[Exercise objective]:
Rewrite all the items below with "transcribe" swapped for "list" and nothing else changed, and leave the pictures out.

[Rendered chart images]
__________________________________________________

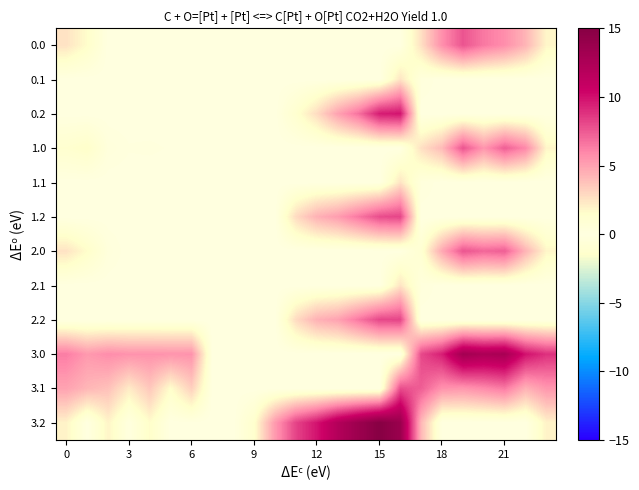

Reading left to right, transcribe all the data shown in this chart.

0.0: 2.5	1.5	0.0	0.0	0.0	0.0	0.0	0.0	0.0	0.0	0.0	0.0	0.0	0.0	0.0	0.0	0.0	2.6	5.7	7.7	6.5	5.7	4.3	1.8
0.1: 0.0	0.0	0.0	0.0	0.0	0.0	0.0	0.0	0.0	0.0	0.0	0.0	0.0	0.0	0.0	0.0	2.5	0.3	0.0	0.0	0.0	0.0	0.0	0.0
0.2: 0.0	0.0	0.0	0.0	0.0	0.0	0.0	0.0	0.0	0.0	0.0	1.2	2.8	5.0	6.7	9.6	9.8	0.0	0.0	0.0	0.0	0.0	0.0	0.0
1.0: 1.2	1.5	0.3	0.1	0.2	0.1	0.0	0.0	0.0	0.0	0.0	0.0	0.0	0.0	0.0	0.0	0.0	2.6	4.1	7.7	5.5	7.4	5.9	1.8
1.1: 0.0	0.0	0.0	0.0	0.0	0.0	0.0	0.0	0.0	0.0	0.0	0.0	0.0	0.0	0.0	0.0	2.5	0.3	0.0	0.0	0.0	0.0	0.0	0.0
1.2: 0.0	0.0	0.0	0.0	0.0	0.0	0.0	0.0	0.0	0.0	0.0	2.8	4.4	5.2	6.5	7.9	8.2	0.0	0.0	0.0	0.0	0.0	0.0	0.0
2.0: 2.5	1.5	0.3	0.0	0.0	0.0	0.0	0.0	0.0	0.0	0.0	0.0	0.0	0.0	0.0	0.0	0.0	1.0	4.8	7.7	7.1	7.4	4.3	1.8
2.1: 0.0	0.0	0.0	0.0	0.0	0.0	0.0	0.0	0.0	0.0	0.0	0.0	0.0	0.0	0.0	0.0	2.5	0.3	0.0	0.0	0.0	0.0	0.0	0.0
2.2: 0.0	0.0	0.0	0.0	0.0	0.0	0.0	0.0	0.0	0.0	0.0	2.8	4.4	5.0	6.5	8.1	8.2	0.0	0.0	0.0	0.0	0.0	0.0	0.0
3.0: 6.3	5.3	5.7	5.6	5.6	5.5	5.5	0.0	0.0	0.0	0.0	0.0	0.0	0.0	0.0	0.0	0.0	8.1	9.5	13.1	12.5	12.8	9.9	8.9
3.1: 5.0	4.2	3.8	2.2	3.6	1.5	3.3	0.0	0.0	0.0	0.0	0.0	0.0	0.0	0.0	0.0	7.9	7.4	5.6	5.4	5.9	6.4	4.4	5.4
3.2: 1.9	0.0	1.9	0.1	1.6	0.0	0.1	0.0	0.0	1.3	5.3	8.3	9.8	12.0	13.6	15.0	13.7	4.2	0.0	0.0	0.0	0.1	0.0	2.0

__________________________________________________

[Problem solution]:
Reading left to right, list all the data shown in this chart.

0.0: 2.5	1.5	0.0	0.0	0.0	0.0	0.0	0.0	0.0	0.0	0.0	0.0	0.0	0.0	0.0	0.0	0.0	2.6	5.7	7.7	6.5	5.7	4.3	1.8
0.1: 0.0	0.0	0.0	0.0	0.0	0.0	0.0	0.0	0.0	0.0	0.0	0.0	0.0	0.0	0.0	0.0	2.5	0.3	0.0	0.0	0.0	0.0	0.0	0.0
0.2: 0.0	0.0	0.0	0.0	0.0	0.0	0.0	0.0	0.0	0.0	0.0	1.2	2.8	5.0	6.7	9.6	9.8	0.0	0.0	0.0	0.0	0.0	0.0	0.0
1.0: 1.2	1.5	0.3	0.1	0.2	0.1	0.0	0.0	0.0	0.0	0.0	0.0	0.0	0.0	0.0	0.0	0.0	2.6	4.1	7.7	5.5	7.4	5.9	1.8
1.1: 0.0	0.0	0.0	0.0	0.0	0.0	0.0	0.0	0.0	0.0	0.0	0.0	0.0	0.0	0.0	0.0	2.5	0.3	0.0	0.0	0.0	0.0	0.0	0.0
1.2: 0.0	0.0	0.0	0.0	0.0	0.0	0.0	0.0	0.0	0.0	0.0	2.8	4.4	5.2	6.5	7.9	8.2	0.0	0.0	0.0	0.0	0.0	0.0	0.0
2.0: 2.5	1.5	0.3	0.0	0.0	0.0	0.0	0.0	0.0	0.0	0.0	0.0	0.0	0.0	0.0	0.0	0.0	1.0	4.8	7.7	7.1	7.4	4.3	1.8
2.1: 0.0	0.0	0.0	0.0	0.0	0.0	0.0	0.0	0.0	0.0	0.0	0.0	0.0	0.0	0.0	0.0	2.5	0.3	0.0	0.0	0.0	0.0	0.0	0.0
2.2: 0.0	0.0	0.0	0.0	0.0	0.0	0.0	0.0	0.0	0.0	0.0	2.8	4.4	5.0	6.5	8.1	8.2	0.0	0.0	0.0	0.0	0.0	0.0	0.0
3.0: 6.3	5.3	5.7	5.6	5.6	5.5	5.5	0.0	0.0	0.0	0.0	0.0	0.0	0.0	0.0	0.0	0.0	8.1	9.5	13.1	12.5	12.8	9.9	8.9
3.1: 5.0	4.2	3.8	2.2	3.6	1.5	3.3	0.0	0.0	0.0	0.0	0.0	0.0	0.0	0.0	0.0	7.9	7.4	5.6	5.4	5.9	6.4	4.4	5.4
3.2: 1.9	0.0	1.9	0.1	1.6	0.0	0.1	0.0	0.0	1.3	5.3	8.3	9.8	12.0	13.6	15.0	13.7	4.2	0.0	0.0	0.0	0.1	0.0	2.0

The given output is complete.